▸ What is required: Read the data, and whenever a line holds the word "development", report that line.

▸ Dataset records:
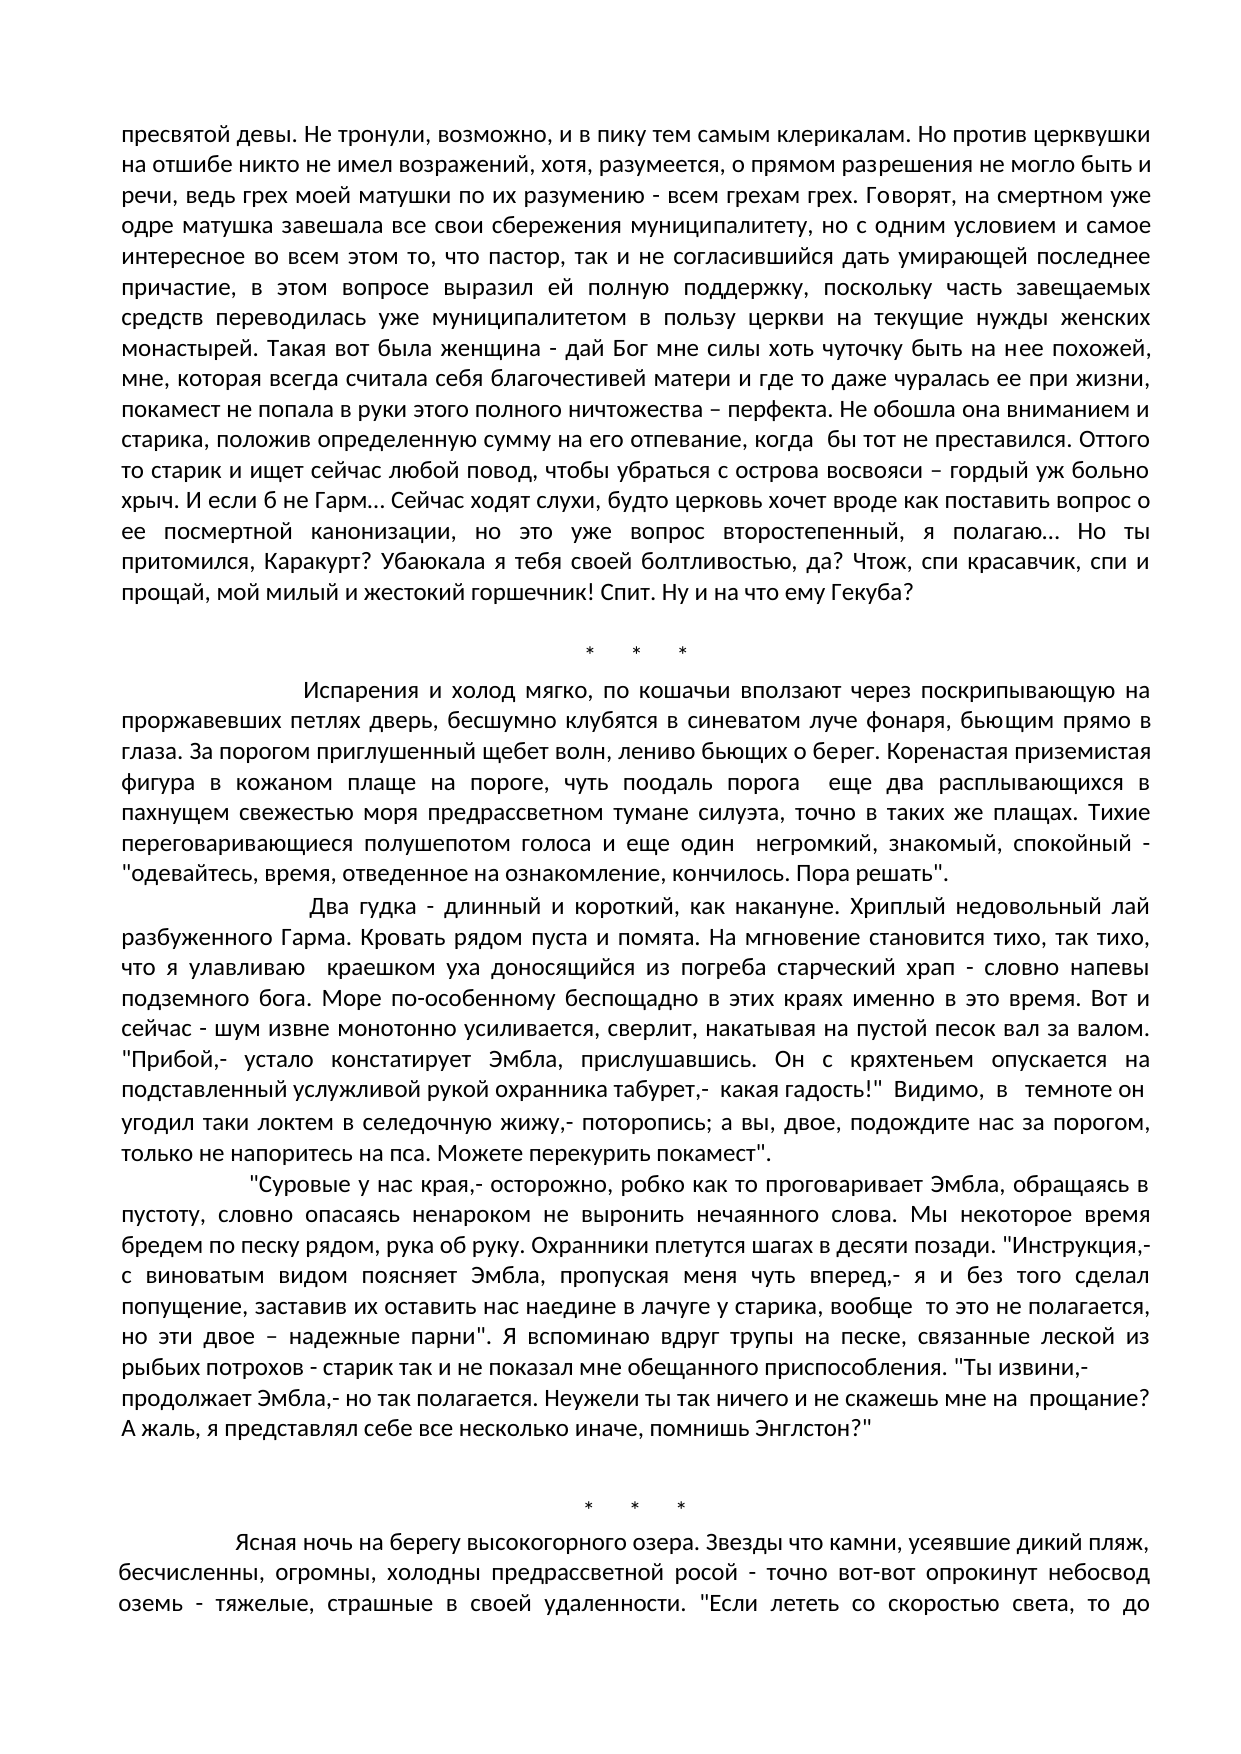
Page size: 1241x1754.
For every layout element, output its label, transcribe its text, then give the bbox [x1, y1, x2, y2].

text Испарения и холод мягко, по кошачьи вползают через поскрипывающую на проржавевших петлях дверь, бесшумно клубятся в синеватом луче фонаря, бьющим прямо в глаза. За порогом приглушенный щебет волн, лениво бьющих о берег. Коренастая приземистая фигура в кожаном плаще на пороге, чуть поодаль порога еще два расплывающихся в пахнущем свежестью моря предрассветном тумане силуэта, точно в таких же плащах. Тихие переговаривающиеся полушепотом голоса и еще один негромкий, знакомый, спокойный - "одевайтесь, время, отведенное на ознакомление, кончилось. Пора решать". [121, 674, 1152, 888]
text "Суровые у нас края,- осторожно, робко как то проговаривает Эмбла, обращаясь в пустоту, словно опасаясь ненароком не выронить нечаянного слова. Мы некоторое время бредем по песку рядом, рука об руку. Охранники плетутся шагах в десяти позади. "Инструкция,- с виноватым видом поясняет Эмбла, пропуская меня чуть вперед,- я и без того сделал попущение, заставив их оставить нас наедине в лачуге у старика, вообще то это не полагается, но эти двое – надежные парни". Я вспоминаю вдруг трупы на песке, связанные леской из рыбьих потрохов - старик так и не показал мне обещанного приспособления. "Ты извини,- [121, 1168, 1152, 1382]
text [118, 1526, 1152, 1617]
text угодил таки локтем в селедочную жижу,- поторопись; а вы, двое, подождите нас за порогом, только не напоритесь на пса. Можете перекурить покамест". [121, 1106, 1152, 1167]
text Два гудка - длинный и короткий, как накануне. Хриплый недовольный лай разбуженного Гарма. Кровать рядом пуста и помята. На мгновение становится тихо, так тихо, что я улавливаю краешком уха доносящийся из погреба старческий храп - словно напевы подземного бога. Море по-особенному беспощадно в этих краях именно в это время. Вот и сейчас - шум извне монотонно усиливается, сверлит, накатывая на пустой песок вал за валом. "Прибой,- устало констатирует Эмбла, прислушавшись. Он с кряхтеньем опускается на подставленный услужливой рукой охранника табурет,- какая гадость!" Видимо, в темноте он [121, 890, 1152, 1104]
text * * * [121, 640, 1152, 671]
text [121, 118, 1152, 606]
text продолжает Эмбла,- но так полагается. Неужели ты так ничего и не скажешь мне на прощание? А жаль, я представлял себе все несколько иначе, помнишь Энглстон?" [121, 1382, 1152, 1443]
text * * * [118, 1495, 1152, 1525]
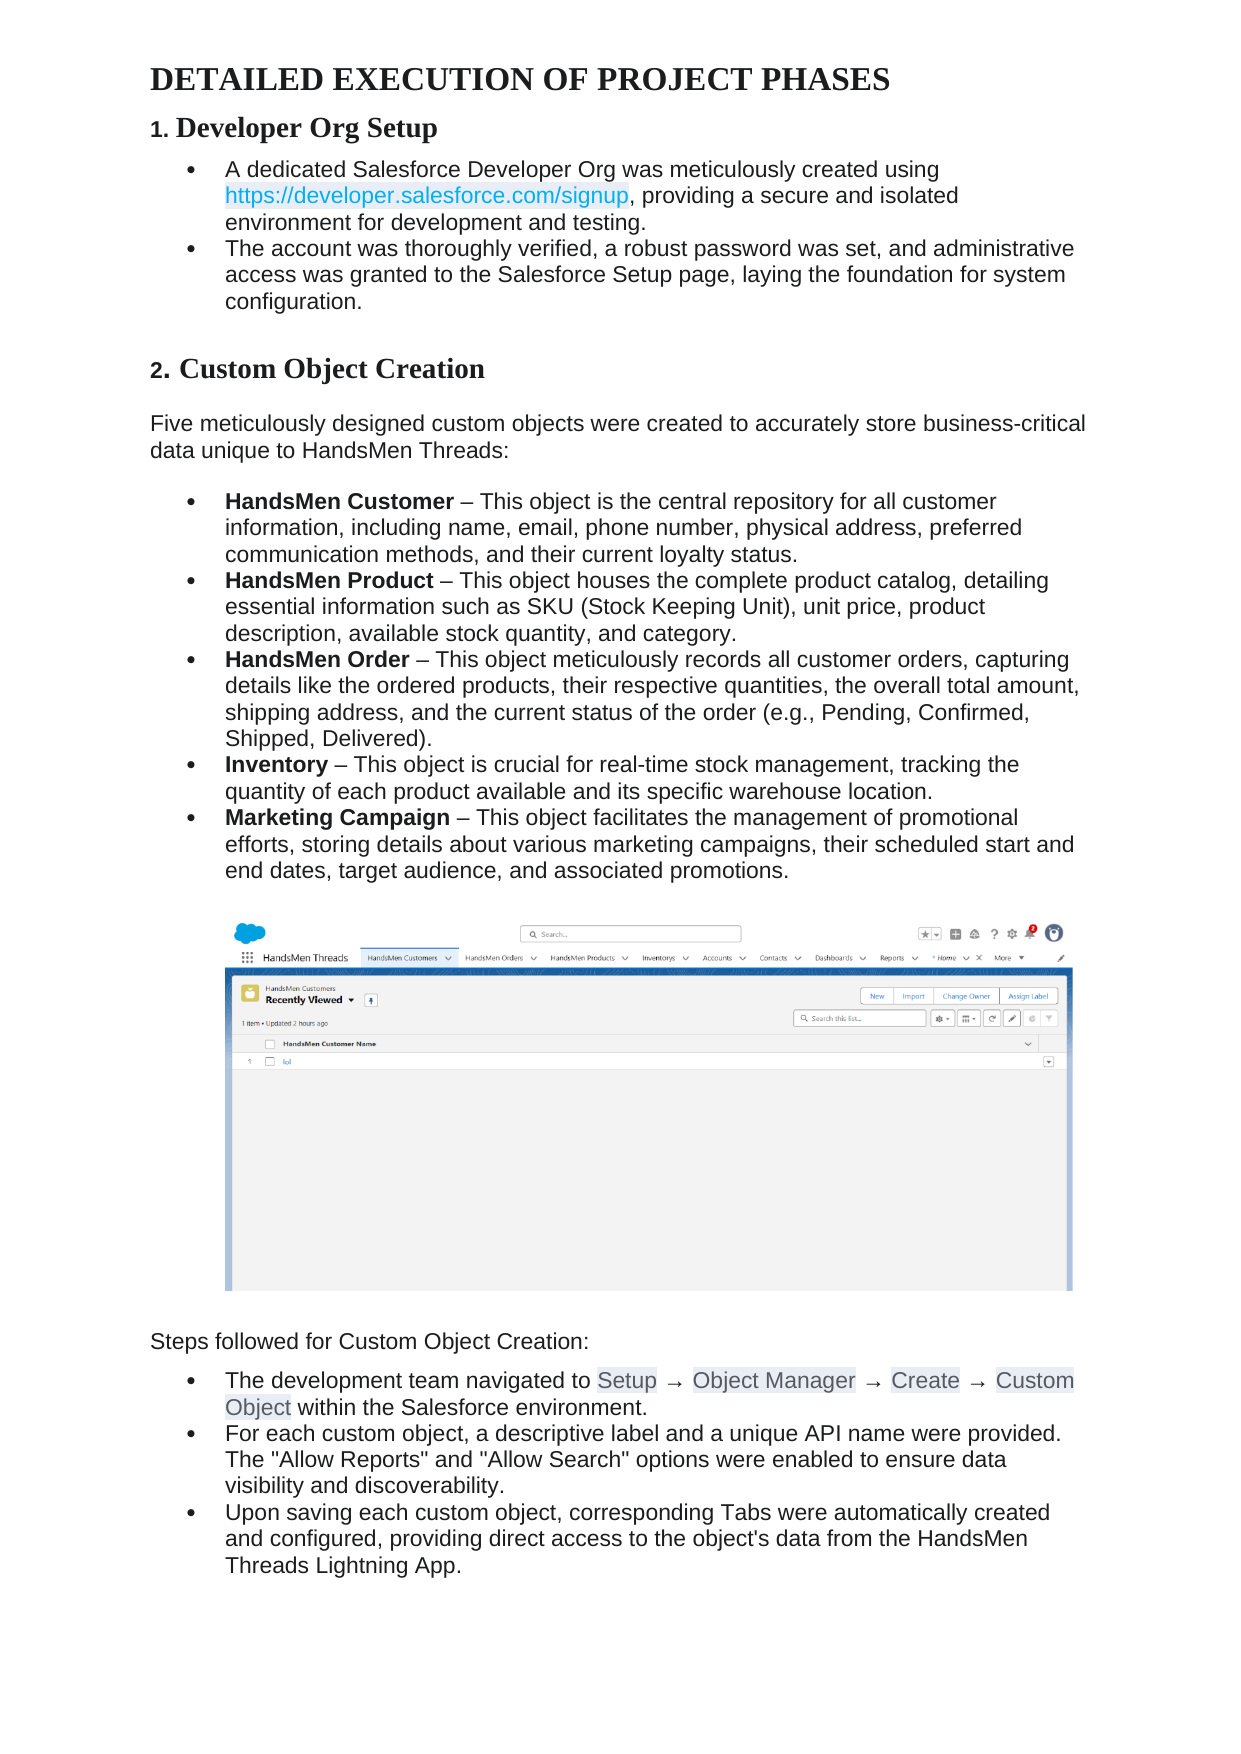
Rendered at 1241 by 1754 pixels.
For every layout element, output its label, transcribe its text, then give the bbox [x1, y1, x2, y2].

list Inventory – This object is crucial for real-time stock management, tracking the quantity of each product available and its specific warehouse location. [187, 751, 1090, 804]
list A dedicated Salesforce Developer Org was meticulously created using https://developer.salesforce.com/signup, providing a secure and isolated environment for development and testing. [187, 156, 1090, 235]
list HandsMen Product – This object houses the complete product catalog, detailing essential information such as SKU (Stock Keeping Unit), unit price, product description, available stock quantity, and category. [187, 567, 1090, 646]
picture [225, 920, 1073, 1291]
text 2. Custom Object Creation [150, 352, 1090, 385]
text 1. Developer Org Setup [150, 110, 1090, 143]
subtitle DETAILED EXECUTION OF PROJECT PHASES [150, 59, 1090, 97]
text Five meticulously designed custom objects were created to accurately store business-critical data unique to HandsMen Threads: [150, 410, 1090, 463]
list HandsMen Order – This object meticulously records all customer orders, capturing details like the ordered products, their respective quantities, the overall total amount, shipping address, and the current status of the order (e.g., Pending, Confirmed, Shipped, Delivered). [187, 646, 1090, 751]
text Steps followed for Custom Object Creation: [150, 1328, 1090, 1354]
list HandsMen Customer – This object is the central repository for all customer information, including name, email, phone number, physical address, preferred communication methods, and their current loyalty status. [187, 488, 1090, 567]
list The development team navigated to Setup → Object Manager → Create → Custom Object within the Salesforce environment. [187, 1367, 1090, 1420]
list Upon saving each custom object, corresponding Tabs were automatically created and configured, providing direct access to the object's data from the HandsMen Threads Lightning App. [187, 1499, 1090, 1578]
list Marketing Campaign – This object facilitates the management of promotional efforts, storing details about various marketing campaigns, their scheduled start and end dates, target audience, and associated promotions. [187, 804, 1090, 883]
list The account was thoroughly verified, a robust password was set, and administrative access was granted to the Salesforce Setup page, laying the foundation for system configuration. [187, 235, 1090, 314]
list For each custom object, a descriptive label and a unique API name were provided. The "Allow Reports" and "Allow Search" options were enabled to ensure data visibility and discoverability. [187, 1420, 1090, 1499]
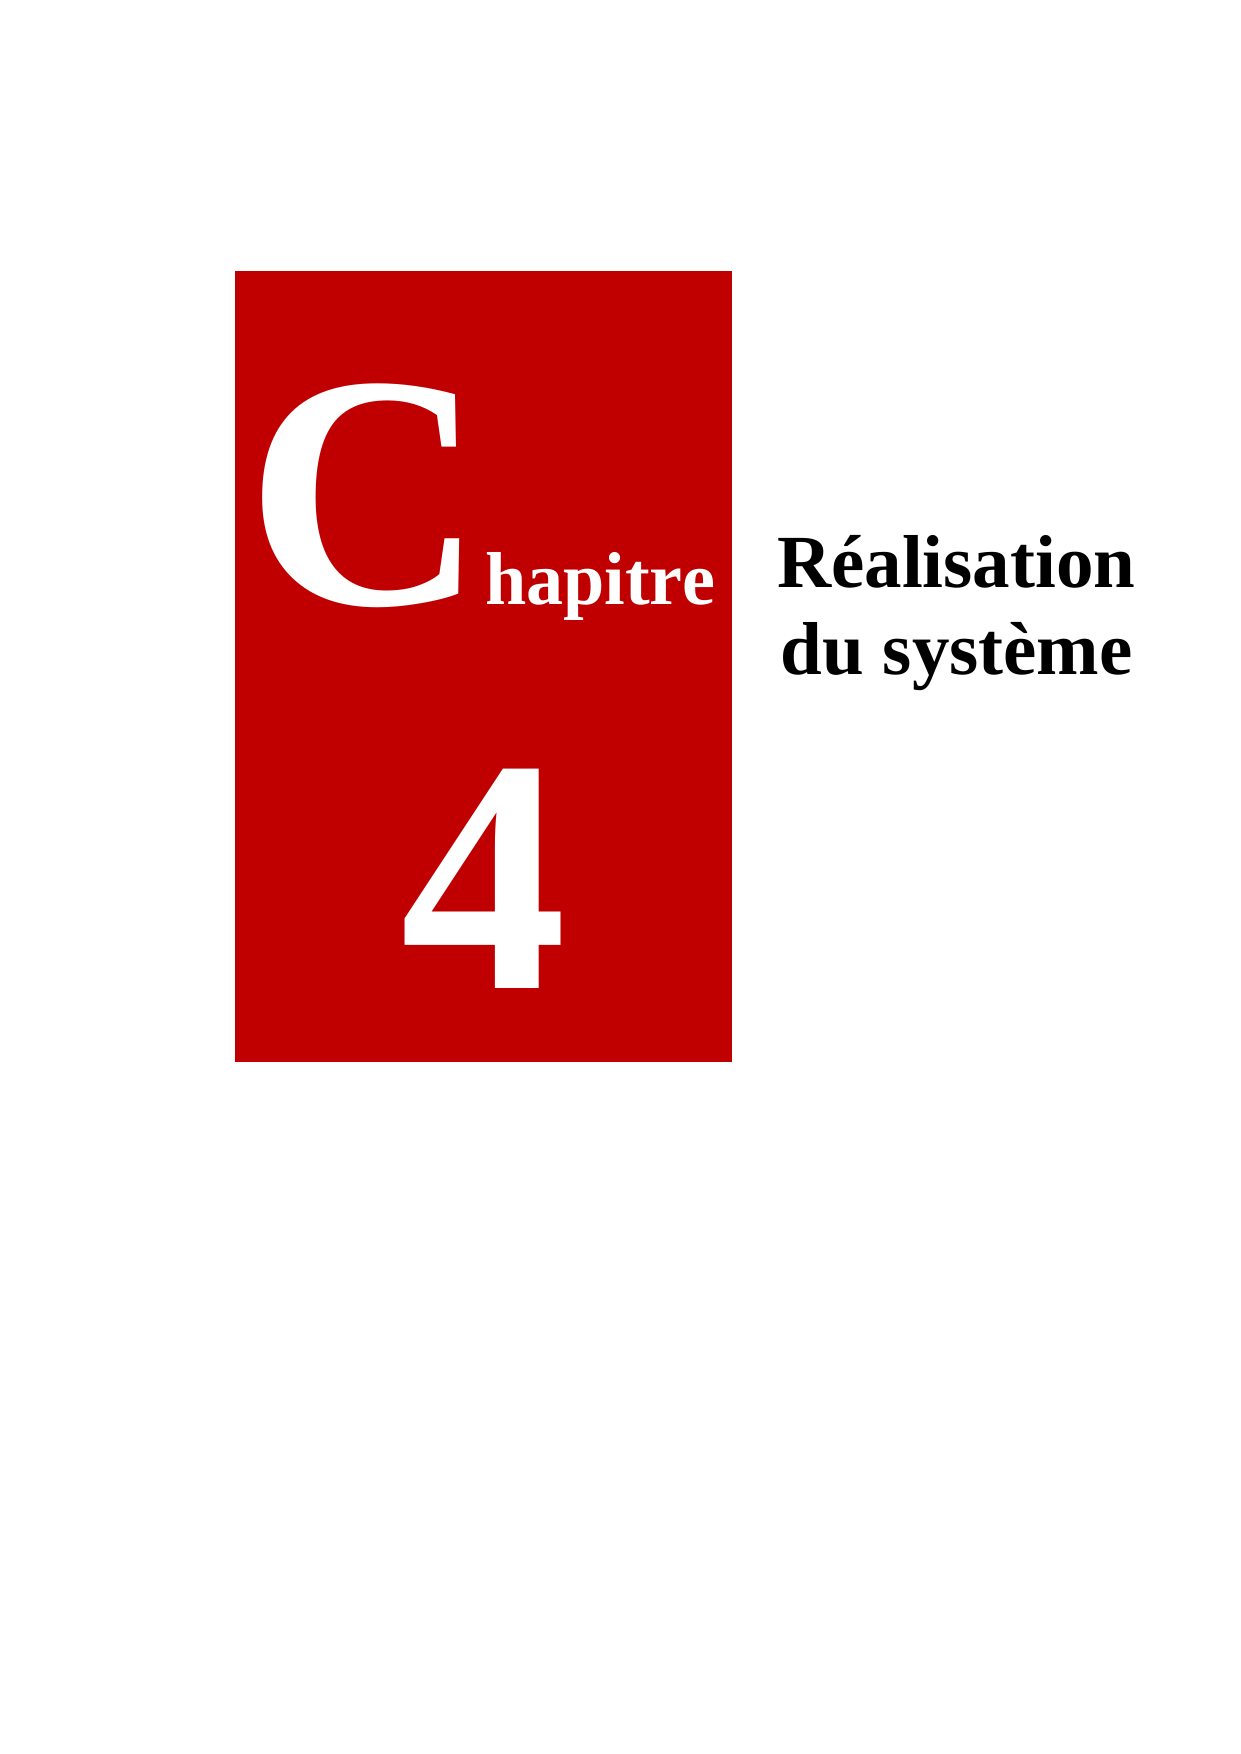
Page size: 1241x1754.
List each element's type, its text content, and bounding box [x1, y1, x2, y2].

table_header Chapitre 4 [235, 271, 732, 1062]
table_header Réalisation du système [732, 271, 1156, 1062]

▸ Answer to this task:
list A dedicated Salesforce Developer Org was meticulously created using https://developer.salesforce.com/signup, providing a secure and isolated environment for development and testing. [187, 156, 1090, 235]
list The development team navigated to Setup → Object Manager → Create → Custom Object within the Salesforce environment. [187, 1367, 1090, 1420]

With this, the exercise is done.